(Page text)

# I am being mocked by a mouse!!!!



## mama2littleman (Nov 8, 2004)

I will win this battle, even if I have to destroy the house in the process.

Seems I have a little house mouse, and he is ninja mouse!!!

I set out traps, the little bugger licks the peanut butter off the traps without springing them? How the heck does he manage that? I can't even breath on the darn traps without setting them off, and ninja mouse steals all the bait.

But I think I may have outsmarted him (either that or I'm going insane). I super glued some nuts to the trap trigger. Let's see ninja mouse steal this bait!

Nikki


----------



## BlueberryChick (May 12, 2008)

Have you seen the movie _Mouse Hunt_? Nathan Lane spends the movie trying to rid an old house of a clever mouse. He (and company) end up destroying the house.

Beware!


----------



## farmmom (Jan 4, 2009)

I had the same problem until I took some yarn and wrapped it around the bait lever then rubbed the peanut butter into the yarn. The mouse tried to get the peanut butter by pulling on the yarn. I caught 3 mice in one night, and haven't seen any evidence of any more since then.


----------



## mama2littleman (Nov 8, 2004)

BC, at this rate, I'm definitely headed down that road. The house may not be standing when I'm done.

Farm mom, thanks for the idea. I will have to give it a try if the super glued nuts don't work tonight.










Nikki


----------



## Bearfootfarm (Jul 13, 2006)

farmmom said:


> I had the same problem until *I took some yarn and wrapped it around the bait lever *then rubbed the peanut butter into the yarn. The mouse tried to get the peanut butter by pulling on the yarn. I caught 3 mice in one night, and haven't seen any evidence of any more since then.


I do the same thing with bacon grease. You can catch a whole herd of mice without rebaiting


----------



## TexasArtist (May 4, 2003)

ON YER MARK..........SET...........CHEESSSSSSSSSSSSSSSSE


----------



## mama2littleman (Nov 8, 2004)

TexasArtist said:


> ON YER MARK..........SET...........CHEESSSSSSSSSSSSSSSSE


Hey! Stop giving ninja mouse ideas!!!

Nikki


----------



## TexasArtist (May 4, 2003)

(End Page text)
(Extracted entries)

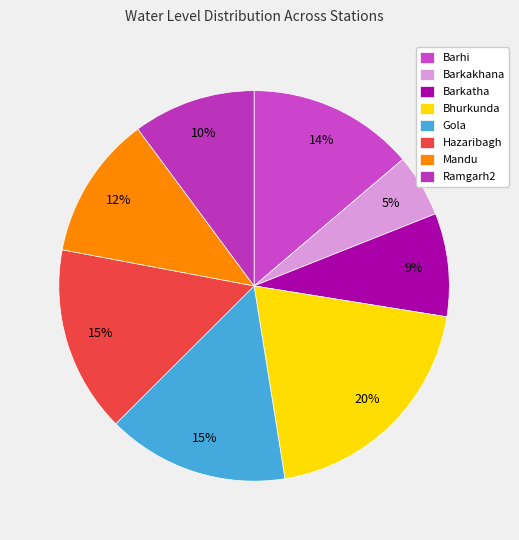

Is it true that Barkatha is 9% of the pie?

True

(End Extracted entries)
(Extracted entries)

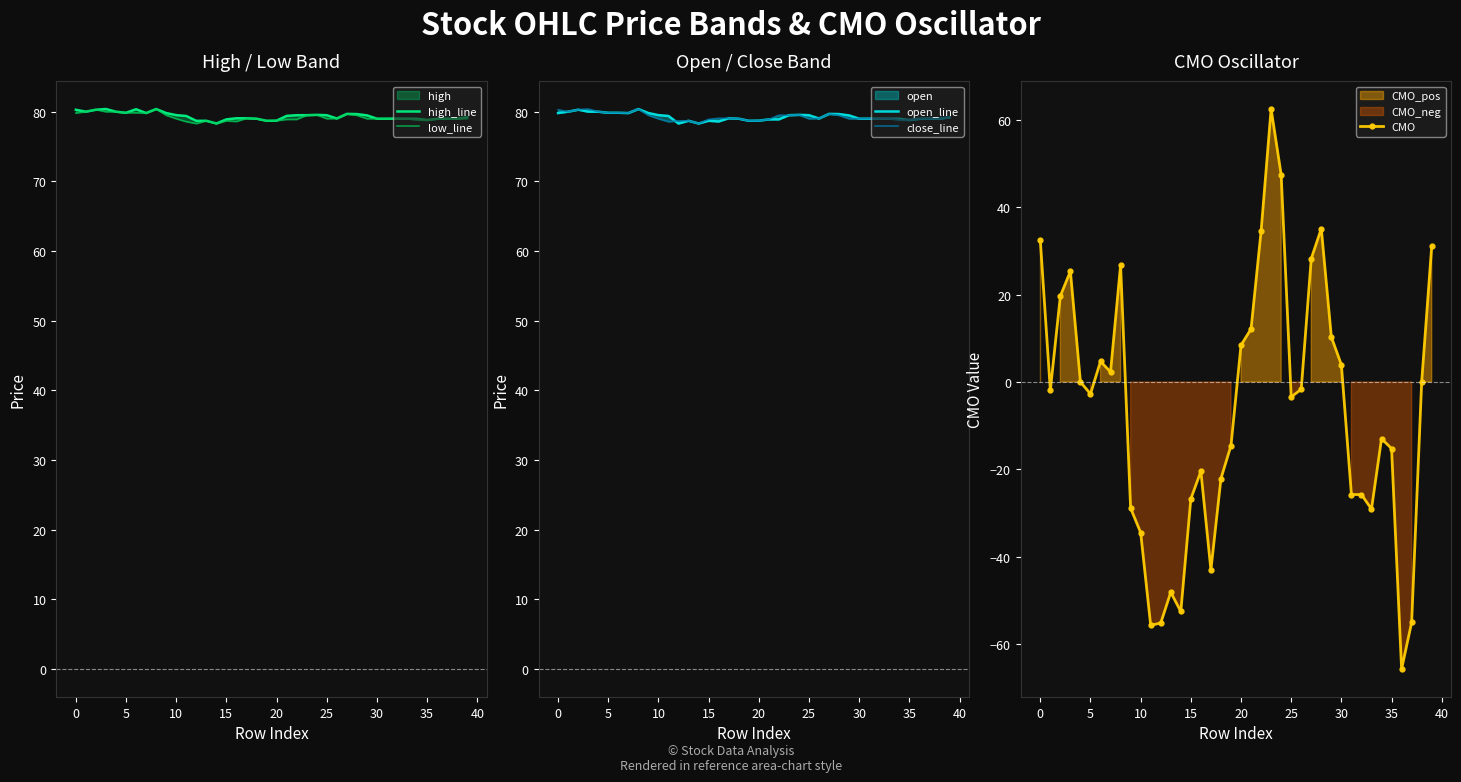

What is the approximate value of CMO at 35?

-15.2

(End Extracted entries)

◆ To-do item
Rewrite everything in the mouse thread from "But I think" down to "steal this bait!", putting "bait lever" in place of "trap trigger".

◆ Problem solution
But I think I may have outsmarted him (either that or I'm going insane). I super glued some nuts to the bait lever. Let's see ninja mouse steal this bait!